TASK PROMPT »
When you repeat the entries below, keep each word exactly as it is and drop the pictures.

====

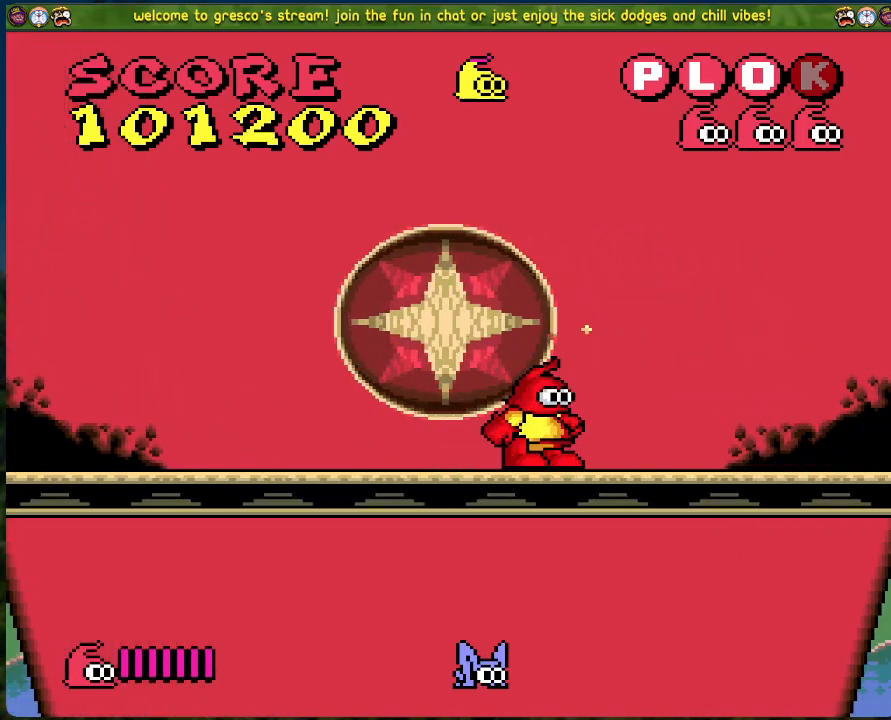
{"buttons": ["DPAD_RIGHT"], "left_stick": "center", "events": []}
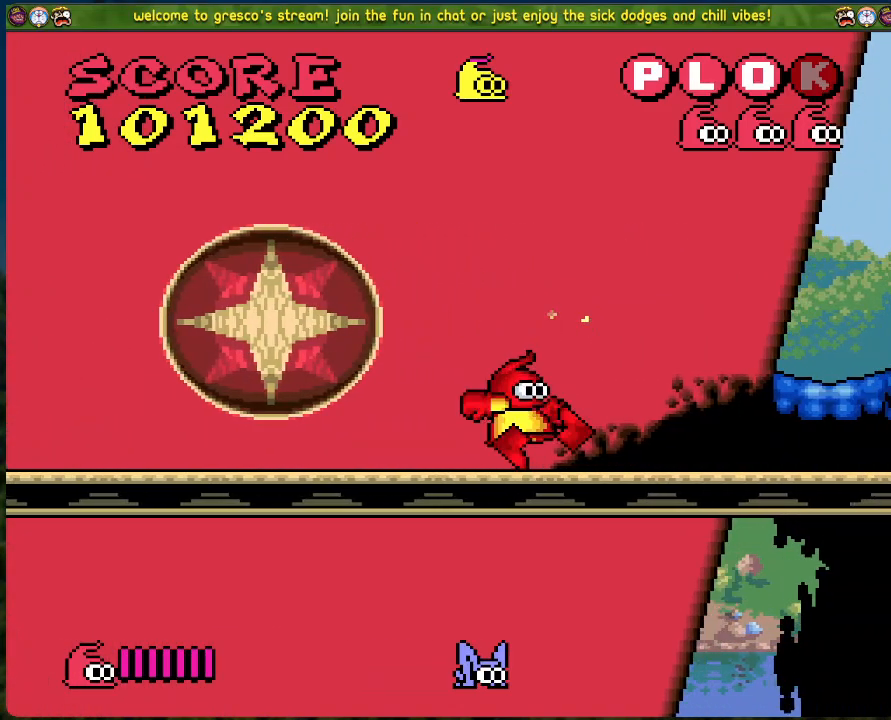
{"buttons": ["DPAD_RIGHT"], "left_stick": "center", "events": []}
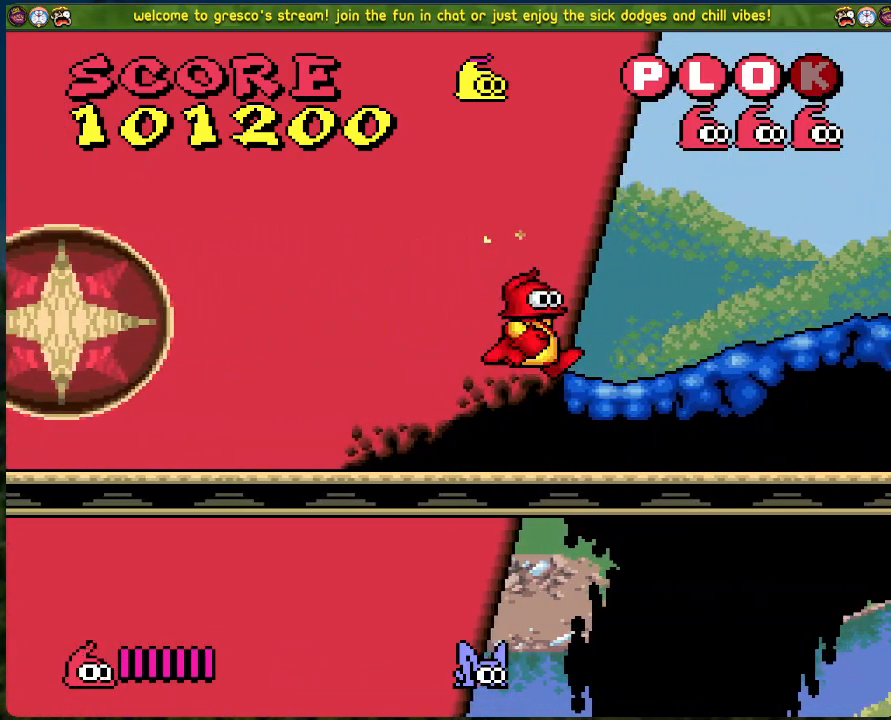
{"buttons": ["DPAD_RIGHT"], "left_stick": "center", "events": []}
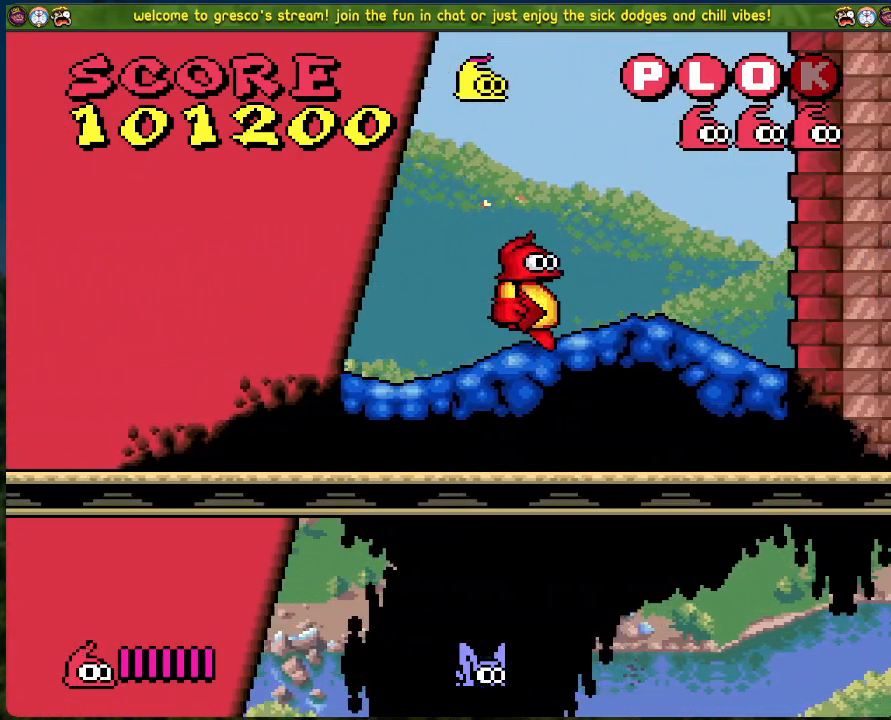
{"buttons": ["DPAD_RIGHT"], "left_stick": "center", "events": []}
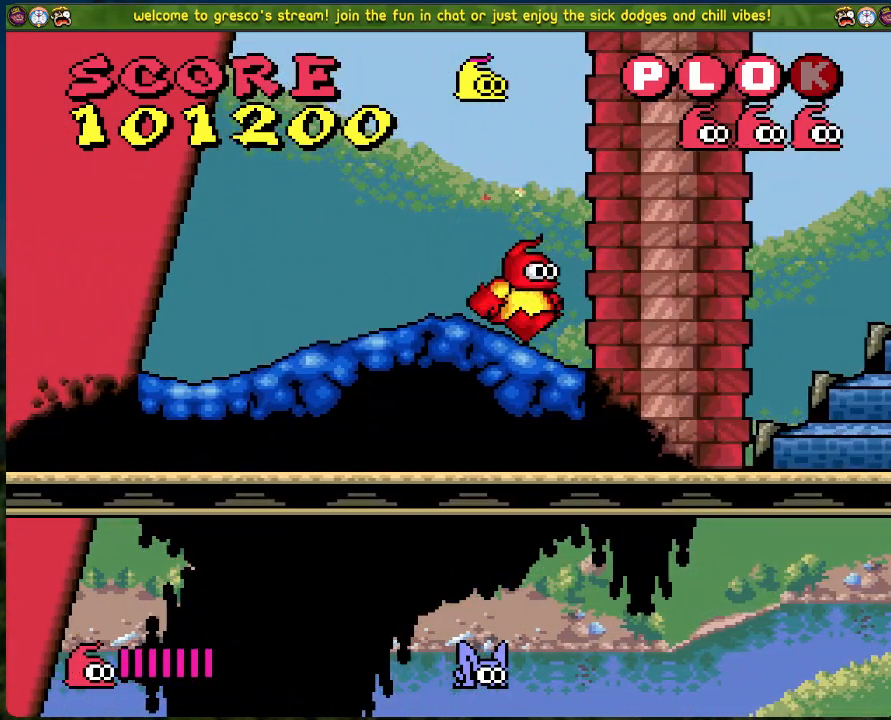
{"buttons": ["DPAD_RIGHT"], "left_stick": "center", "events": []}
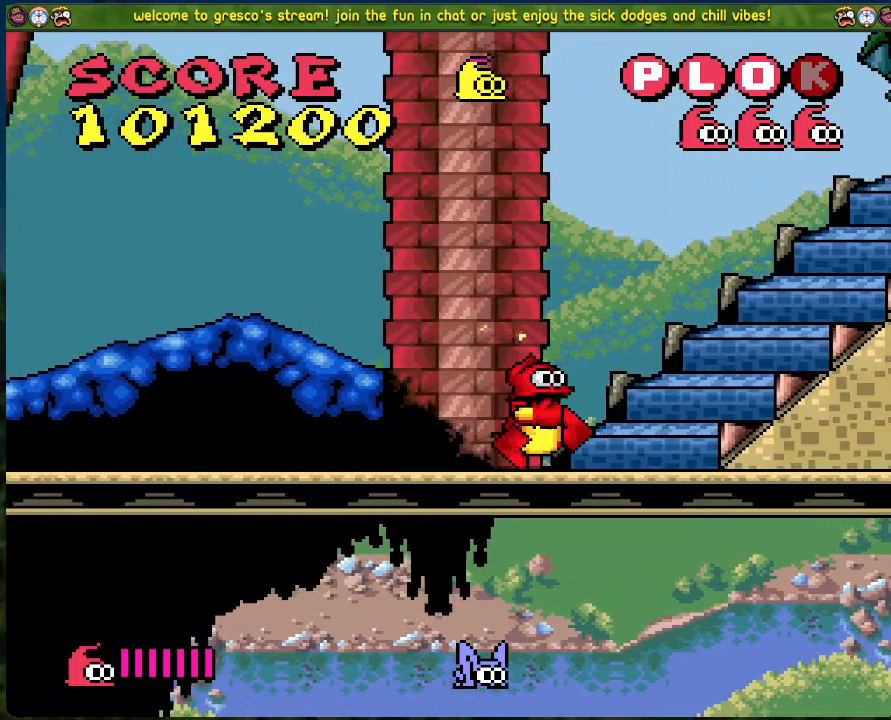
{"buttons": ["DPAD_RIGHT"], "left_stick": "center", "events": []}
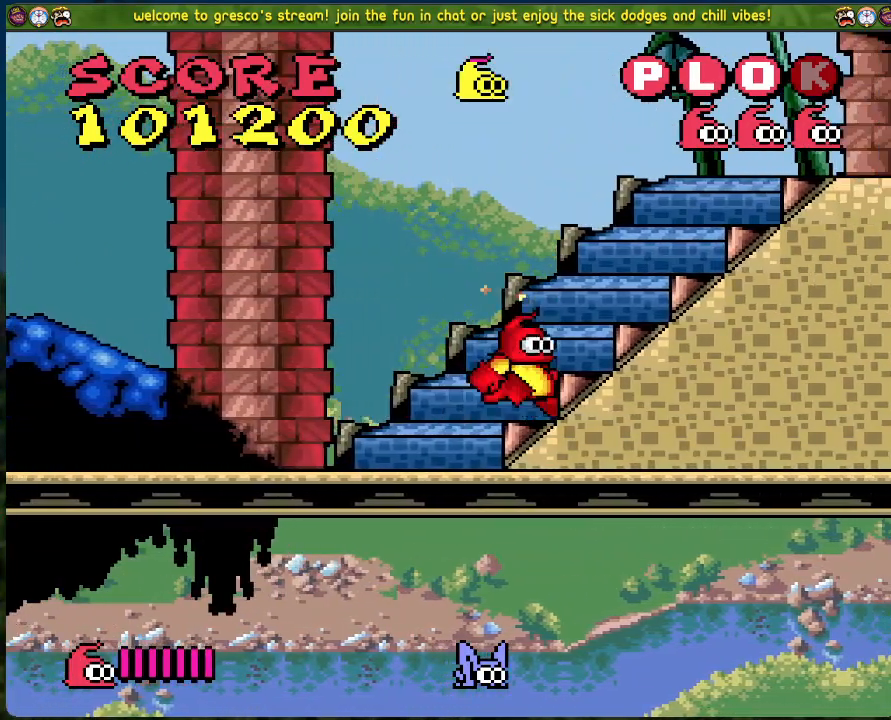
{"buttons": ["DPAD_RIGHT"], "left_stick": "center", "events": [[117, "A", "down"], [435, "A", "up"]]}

====

OUTPUT OF THE EXERCISE »
{"buttons": ["DPAD_RIGHT"], "left_stick": "center", "events": []}
{"buttons": ["DPAD_RIGHT"], "left_stick": "center", "events": []}
{"buttons": ["DPAD_RIGHT"], "left_stick": "center", "events": []}
{"buttons": ["DPAD_RIGHT"], "left_stick": "center", "events": []}
{"buttons": ["DPAD_RIGHT"], "left_stick": "center", "events": []}
{"buttons": ["DPAD_RIGHT"], "left_stick": "center", "events": []}
{"buttons": ["DPAD_RIGHT"], "left_stick": "center", "events": [[117, "A", "down"], [435, "A", "up"]]}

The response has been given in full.